The Hard Edges Scotland report continues to inform how the Scottish Government responds to the severe and multiple disadvantage that some people face in Scotland.
- In light of the strong links between poverty, welfare and housing, the Scottish Government convened a roundtable on child poverty in September 2023 for stakeholders from the housing, homelessness and debt advice sectors. Attendees provided constructive input on what is working well and what needs to change to meet statutory child poverty targets.
- The Scottish Government recognises that ending homelessness cannot be achieved by one ministerial portfolio.
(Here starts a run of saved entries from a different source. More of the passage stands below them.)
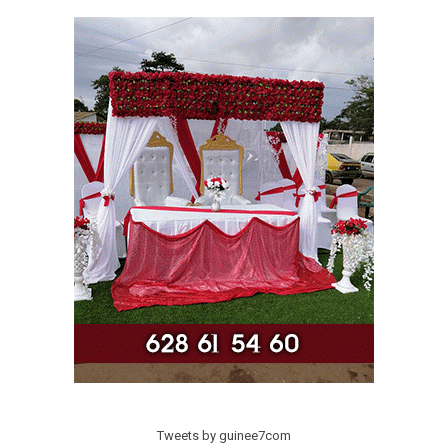
Tweets by guinee7com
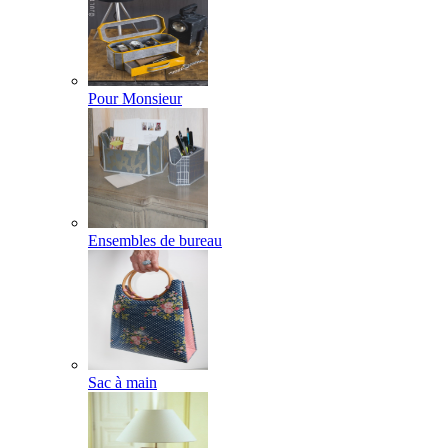
Pour Monsieur
Ensembles de bureau
Sac à main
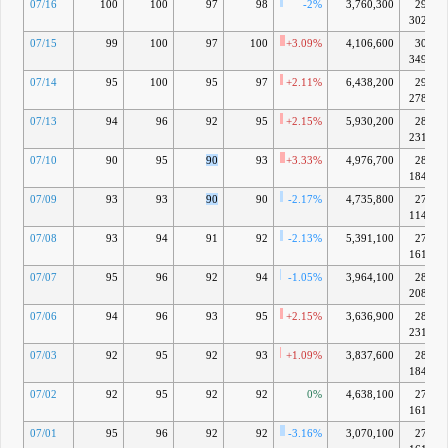
07/16
100
100
97
98
-2%
3,760,300
296億
3024万
07/15
99
100
97
100
+3.09%
4,106,600
302億
3494万
07/14
95
100
95
97
+2.11%
6,438,200
293億
2789万
07/13
94
96
92
95
+2.15%
5,930,200
287億
2319万
07/10
90
95
90
93
+3.33%
4,976,700
281億
1849万
07/09
93
93
90
90
-2.17%
4,735,800
272億
1145万
07/08
93
94
91
92
-2.13%
5,391,100
278億
1614万
07/07
95
96
92
94
-1.05%
3,964,100
284億
2084万
07/06
94
96
93
95
+2.15%
3,636,900
287億
2319万
07/03
92
95
92
93
+1.09%
3,837,600
281億
1849万
07/02
92
95
92
92
0%
4,638,100
278億
1614万
07/01
95
96
92
92
-3.16%
3,070,100
278億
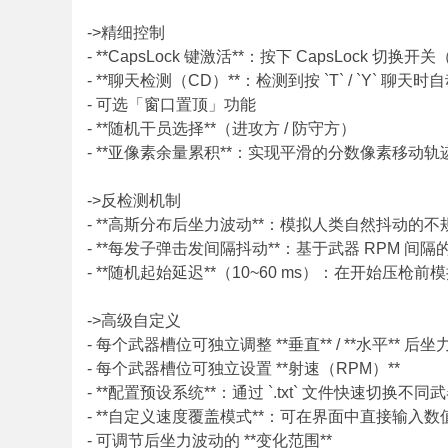
->精细控制
- **CapsLock 键激活**：按下 CapsLock 切
- **聊天检测（CD）**：检测到按 `T` / `Y` 聊天时自
- 可选「窗口置顶」功能
- **随机干员选择**（进攻方 / 防守方）
- **亚像素余量累积**：实现平滑的分数像素移动轨
->反检测机制
- **高斯分布后坐力波动**：模拟人类自然抖动的
- **每发子弹击发间隔抖动**：基于武器 RPM 间
- **随机起始延迟**（10~60 ms）：在开始压枪
->高级自定义
- 每个武器槽位可独立调整 **垂直** / **水平** 后
- 每个武器槽位可独立设置 **射速（RPM）**
- **配置预设系统**：通过 `.txt` 文件快速切换不
- **自定义速度覆盖模式**：可在界面中直接输入
- 可调节后坐力波动的 **变化范围**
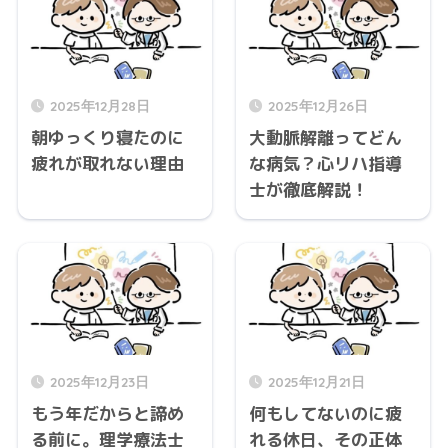
2025年12月28日
2025年12月26日
朝ゆっくり寝たのに
大動脈解離ってどん
疲れが取れない理由
な病気？心リハ指導
士が徹底解説！
2025年12月23日
2025年12月21日
もう年だからと諦め
何もしてないのに疲
る前に。理学療法士
れる休日、その正体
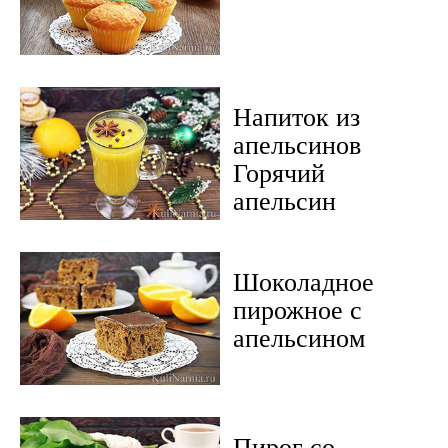
Напиток из
апельсинов
Горячий
апельсин
Шоколадное
пирожное с
апельсином
Пирог со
To that end, the Minister for Housing has set up a ministerial oversight group on homelessness to bring together ministers from across the Scottish Government to work in a joined up way to prevent and end homelessness. It held its first meeting in September 2023.
We said we would update the code of guidance on homelessness and review the need for a code of practice in the code of guidance on homelessness.
- We remain committed to reviewing the code of guidance on homelessness once the homelessness prevention duties have been introduced, and we will review the need for a code of practice addendum to the code of guidance in future.
We said we would join up housing, employment and employability support.The Scottish Government and COSLA remain committed to building on the progress already made through delivery of No One Left Behind. No One Left Behind is the approach to transforming employment support in Scotland. It has a crucial role in achieving Scotland’s vision for economic transformation and tackling child poverty. Through No One Left Behind, we are making the employability system more responsive to the needs of people and to the changes in labour markets.
- No One Left Behind will facilitate greater join up of local service provision, driving a no wrong door approach for people who may need to access multiple services concurrently.
- Work is being carried out in partnership with local authorities to consider ways to improve specialist employability support delivery through No One Left Behind ahead of Fair Start Scotland referrals ending in March 2024.
- The Scottish Government’s Housing First monitoring reports developed to capture Housing First activity across Scotland also record positive outcomes as a result of Housing First tenancies, including training and employment.